Elite schisms are known to destabilize autocracies, but there is little scholarship that examines how such splits affect regime support or perceptions of regime stability. We utilize a unique survey that was in the field during a June 2023 coup attempt in Russia to examine this question. By comparing the responses of respondents interviewed before the coup with those interviewed after the coup, we estimate the effect of the coup on a number of attitudes. We find that the coup had no effect on regime support and only a limited (negative) effect on perceptions of regime stability. By contrast, we find that the coup caused a precipitous drop in support for the coup’s leader and that this effect is larger among those who watch state television. The findings suggest that the regime used its control of the information space to swiftly demonize the coup leader and avoid public fallout.

Data Availability

The data will be made available upon request by contacting the corresponding author.

Disclosure statement

No potential conflict of interest was reported by the author(s).

Supplementary material

Supplemental data for this article can be accessed online at https://doi.org/10.1080/1060586X.2024.2359311.

Notes

1. For example, in a May 2023 open-ended survey question, 4% of respondents named Mr. Prigozhin among the people they could trust—a result exceeded only by four figures, including Mr.
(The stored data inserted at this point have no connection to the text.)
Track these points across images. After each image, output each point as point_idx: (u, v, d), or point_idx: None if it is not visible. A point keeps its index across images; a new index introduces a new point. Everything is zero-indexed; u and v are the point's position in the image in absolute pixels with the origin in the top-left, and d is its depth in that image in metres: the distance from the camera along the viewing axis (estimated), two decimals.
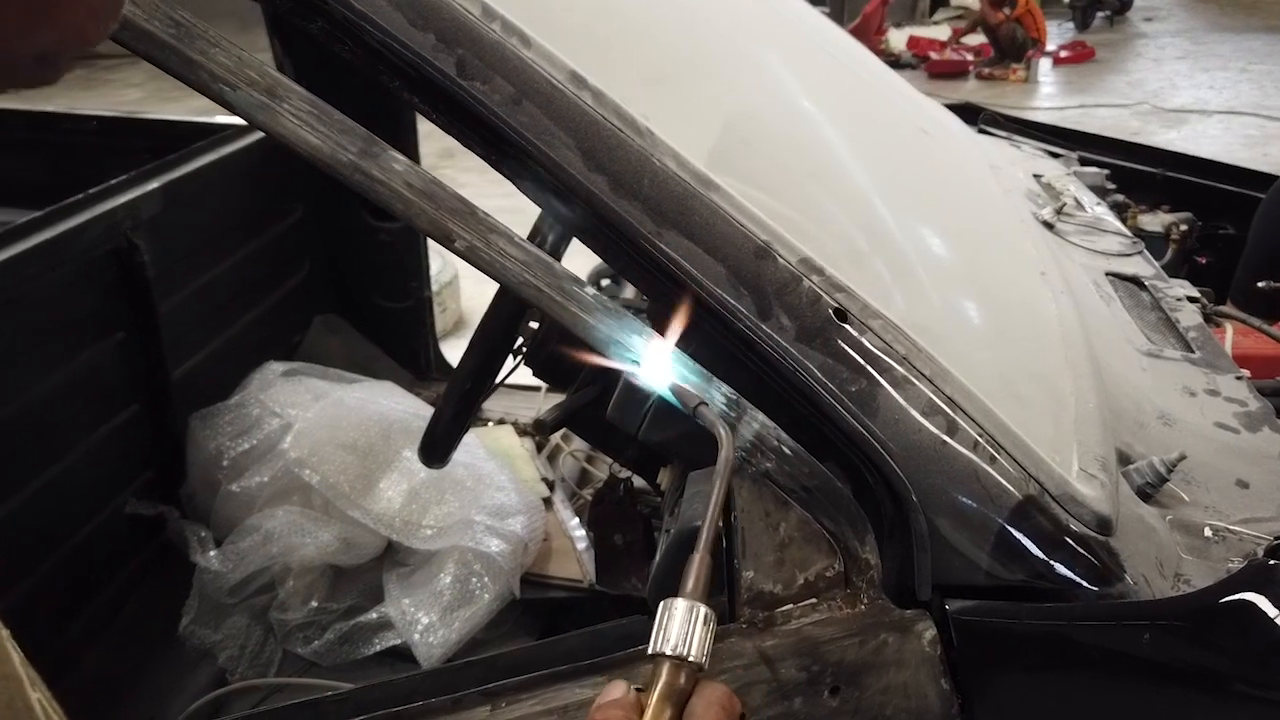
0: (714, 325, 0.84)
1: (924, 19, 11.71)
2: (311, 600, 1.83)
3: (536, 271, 0.71)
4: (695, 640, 0.57)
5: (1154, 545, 0.93)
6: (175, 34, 0.59)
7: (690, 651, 0.57)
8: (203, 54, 0.60)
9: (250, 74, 0.61)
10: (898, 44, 9.99)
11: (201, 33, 0.60)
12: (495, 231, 0.70)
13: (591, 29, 1.01)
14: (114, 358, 1.87)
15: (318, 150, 0.64)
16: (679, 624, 0.57)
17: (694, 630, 0.57)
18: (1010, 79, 9.18)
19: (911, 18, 11.56)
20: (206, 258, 2.08)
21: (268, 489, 1.89)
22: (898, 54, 9.75)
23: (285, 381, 2.06)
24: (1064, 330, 1.16)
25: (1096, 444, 0.97)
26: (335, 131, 0.65)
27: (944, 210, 1.28)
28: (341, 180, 0.65)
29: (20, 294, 1.64)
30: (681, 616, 0.57)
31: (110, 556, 1.88)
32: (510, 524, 1.83)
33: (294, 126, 0.63)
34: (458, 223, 0.68)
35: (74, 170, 2.27)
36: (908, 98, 1.67)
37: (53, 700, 0.38)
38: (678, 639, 0.57)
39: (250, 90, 0.61)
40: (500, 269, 0.70)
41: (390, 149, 0.67)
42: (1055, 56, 9.93)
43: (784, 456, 0.79)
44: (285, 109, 0.63)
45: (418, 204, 0.67)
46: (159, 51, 0.59)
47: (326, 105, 0.65)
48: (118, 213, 1.78)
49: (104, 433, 1.86)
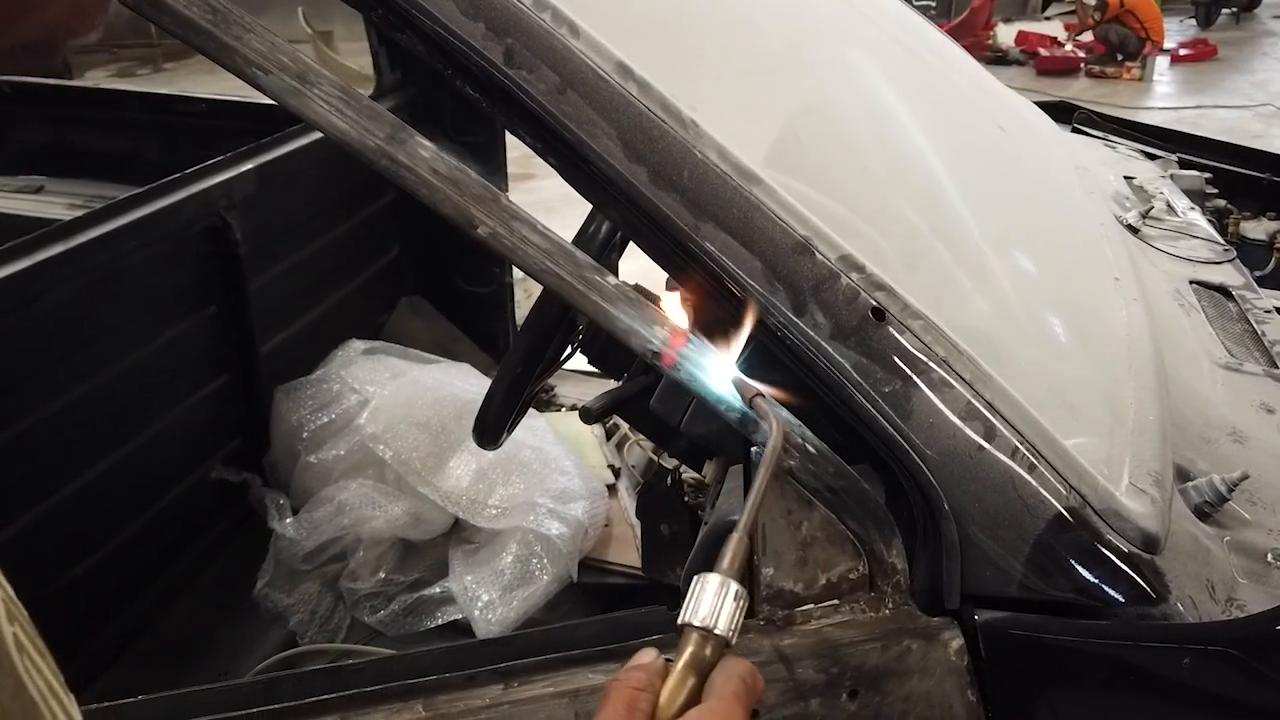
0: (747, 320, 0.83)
1: (1035, 14, 11.28)
2: (380, 571, 1.89)
3: (558, 259, 0.72)
4: (724, 615, 0.58)
5: (1207, 567, 0.89)
6: (212, 19, 0.62)
7: (718, 625, 0.58)
8: (238, 39, 0.63)
9: (282, 59, 0.64)
10: (1005, 40, 9.65)
11: (237, 18, 0.63)
12: (518, 219, 0.71)
13: (649, 20, 1.01)
14: (206, 331, 1.96)
15: (346, 134, 0.66)
16: (710, 597, 0.58)
17: (724, 605, 0.58)
18: (1124, 78, 8.77)
19: (1023, 13, 11.15)
20: (297, 238, 2.15)
21: (343, 462, 1.95)
22: (1005, 50, 9.42)
23: (365, 359, 2.13)
24: (1131, 339, 1.12)
25: (1152, 458, 0.94)
26: (363, 117, 0.67)
27: (1012, 211, 1.24)
28: (369, 164, 0.67)
29: (120, 266, 1.73)
30: (713, 590, 0.58)
31: (196, 519, 1.97)
32: (572, 508, 1.85)
33: (323, 111, 0.65)
34: (481, 209, 0.70)
35: (184, 150, 2.38)
36: (989, 93, 1.62)
37: (35, 637, 0.41)
38: (707, 612, 0.58)
39: (282, 75, 0.64)
40: (522, 255, 0.71)
41: (417, 135, 0.69)
42: (1173, 54, 9.42)
43: (808, 455, 0.79)
44: (315, 94, 0.65)
45: (442, 189, 0.69)
46: (196, 36, 0.62)
47: (355, 91, 0.67)
48: (213, 192, 1.86)
49: (195, 401, 1.95)
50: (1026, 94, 2.07)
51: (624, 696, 0.55)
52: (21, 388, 1.59)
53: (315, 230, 2.21)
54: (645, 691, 0.56)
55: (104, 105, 2.79)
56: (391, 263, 2.52)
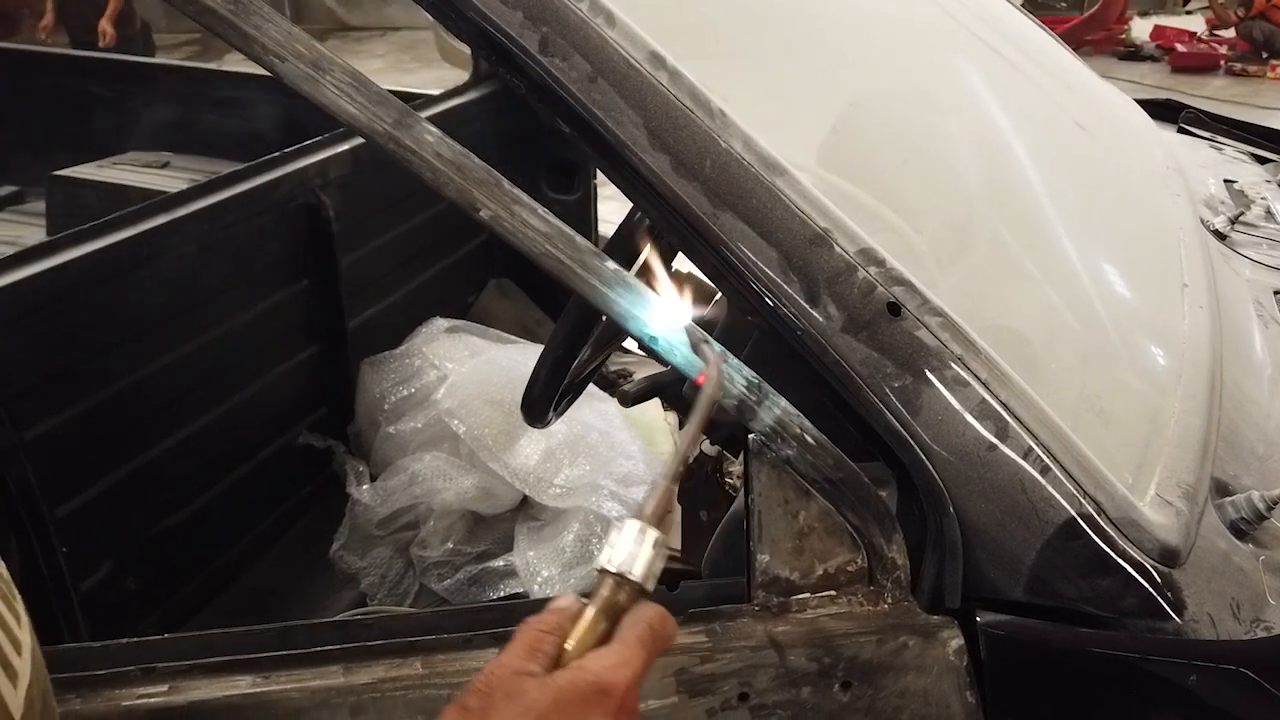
0: (759, 311, 0.84)
1: (1175, 8, 10.68)
2: (449, 541, 1.96)
3: (558, 243, 0.75)
4: (641, 561, 0.58)
5: (1235, 584, 0.85)
6: (233, 10, 0.67)
7: (633, 571, 0.58)
8: (257, 29, 0.67)
9: (298, 48, 0.68)
10: (1141, 34, 9.17)
11: (256, 9, 0.67)
12: (519, 203, 0.74)
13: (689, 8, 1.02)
14: (299, 303, 2.06)
15: (355, 119, 0.70)
16: (628, 543, 0.58)
17: (641, 551, 0.58)
18: (1268, 77, 8.21)
19: (1161, 7, 10.57)
20: (388, 218, 2.24)
21: (420, 434, 2.03)
22: (1139, 45, 8.96)
23: (447, 337, 2.20)
24: (1189, 348, 1.07)
25: (1186, 470, 0.91)
26: (372, 103, 0.70)
27: (1075, 212, 1.20)
28: (376, 148, 0.71)
29: (221, 238, 1.84)
30: (632, 536, 0.58)
31: (282, 481, 2.08)
32: (634, 492, 1.88)
33: (334, 96, 0.69)
34: (484, 193, 0.73)
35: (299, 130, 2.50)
36: (1074, 89, 1.57)
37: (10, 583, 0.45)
38: (623, 557, 0.58)
39: (297, 63, 0.68)
40: (523, 239, 0.74)
41: (423, 120, 0.72)
42: None
43: (806, 445, 0.79)
44: (328, 80, 0.69)
45: (446, 173, 0.72)
46: (219, 25, 0.66)
47: (366, 78, 0.71)
48: (309, 171, 1.96)
49: (286, 369, 2.06)
50: (1158, 91, 1.98)
51: (529, 638, 0.56)
52: (128, 346, 1.71)
53: (406, 211, 2.29)
54: (552, 634, 0.57)
55: (229, 86, 2.95)
56: (481, 245, 2.60)
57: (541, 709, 0.53)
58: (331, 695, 0.79)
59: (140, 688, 0.79)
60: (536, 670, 0.55)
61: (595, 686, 0.54)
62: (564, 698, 0.54)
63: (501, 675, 0.55)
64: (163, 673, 0.79)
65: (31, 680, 0.48)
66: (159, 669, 0.79)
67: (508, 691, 0.54)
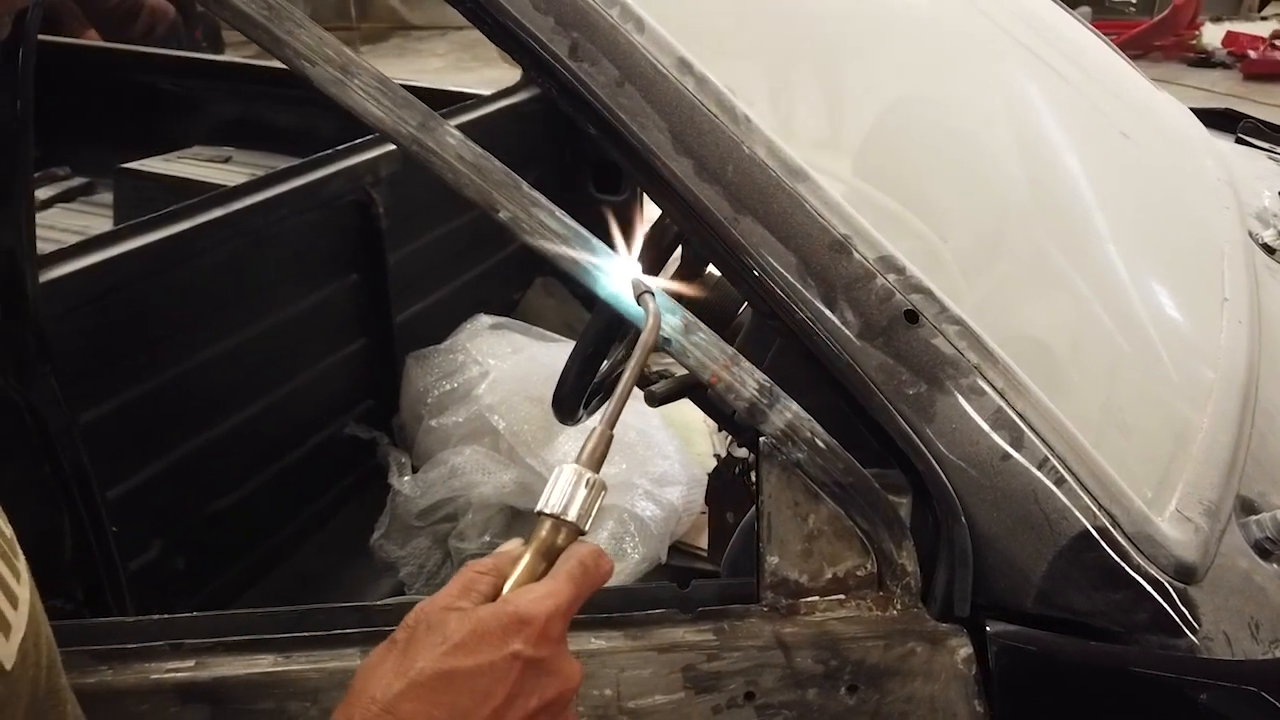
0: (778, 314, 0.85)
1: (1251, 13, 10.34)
2: (486, 534, 1.99)
3: (574, 245, 0.76)
4: (576, 503, 0.60)
5: (1254, 604, 0.84)
6: (267, 15, 0.69)
7: (569, 513, 0.60)
8: (289, 33, 0.70)
9: (328, 52, 0.71)
10: (1212, 40, 8.90)
11: (289, 14, 0.70)
12: (537, 205, 0.76)
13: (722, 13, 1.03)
14: (347, 297, 2.11)
15: (381, 122, 0.72)
16: (565, 486, 0.61)
17: (576, 493, 0.60)
18: None
19: (1236, 11, 10.25)
20: (436, 215, 2.29)
21: (462, 428, 2.07)
22: (1210, 51, 8.69)
23: (491, 333, 2.24)
24: (1224, 363, 1.06)
25: (1210, 487, 0.89)
26: (397, 106, 0.73)
27: (1114, 223, 1.19)
28: (401, 150, 0.74)
29: (273, 232, 1.89)
30: (569, 480, 0.61)
31: (327, 470, 2.13)
32: (668, 492, 1.90)
33: (361, 100, 0.72)
34: (503, 194, 0.75)
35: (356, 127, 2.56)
36: (1122, 97, 1.54)
37: (13, 543, 0.48)
38: (559, 500, 0.60)
39: (327, 67, 0.71)
40: (539, 240, 0.76)
41: (446, 124, 0.75)
42: None
43: (817, 449, 0.80)
44: (355, 84, 0.71)
45: (467, 175, 0.74)
46: (253, 29, 0.69)
47: (391, 82, 0.73)
48: (360, 168, 2.00)
49: (333, 361, 2.11)
50: (1229, 99, 1.94)
51: (465, 578, 0.59)
52: (182, 334, 1.77)
53: (454, 209, 2.33)
54: (488, 575, 0.59)
55: (289, 83, 3.02)
56: None
57: (459, 638, 0.55)
58: (348, 677, 0.81)
59: (169, 662, 0.82)
60: (466, 606, 0.57)
61: (515, 616, 0.56)
62: (483, 627, 0.56)
63: (430, 611, 0.58)
64: (190, 649, 0.82)
65: (26, 634, 0.51)
66: (186, 645, 0.82)
67: (430, 624, 0.57)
Putin himself (Levada Citation2023a).

2. Some have argued that the coup was not a real coup, because Prigozhin may not have intended to depose the president. Prigozhin himself gave conflicting accounts of his attentions. The primary target of his vitriol was the Ministry of Defense, not Putin, but after Putin called Wagner traitors, Prigozhin stated: “the president is mistaken and soon we’ll have a new president.” Our interest is in the effect of the mutiny on public opinion, and state media on 24 June was clearly portraying the march as seditious.

3. The only exception is support for Defense Minister Shoigu, which decreased by six percent after the coup attempt (see online Appendix Table OA12) Shoigu was the main target of Prigozhin’s ire, so Prigozhin’s supporters might naturally have withdrawn support from Shoigu (Shoigu’s popularity could also have declined among regime supporters, if the mutiny made Shoigu appear weak)

4. The results are also robust if unweighted OLS is used instead (not reported here).

5. In the online Appendix Table OA5 we show that neither TV viewership nor Putin approval were themselves affected by the coup. In particular, we also regress these dependent variables on the treatment dummy, the pretreatment covariates, and the interaction terms between the treatment and each of the covariates; the F-test statistic for the joint significance of the interaction terms is reported in Table OA5 and is not significant.

6. Another plausible story is that preference falsification could have increased after the rebellion was defeated (after 24 June), just as it became clear that Prigozhin and his allies would be marginalized and that the regime was not on the verge of collapse. However, we find that the effect of the coup on support for Prigozhin was the same on 24 June 24 as it was for 25–28 June, when the rebellion had already failed.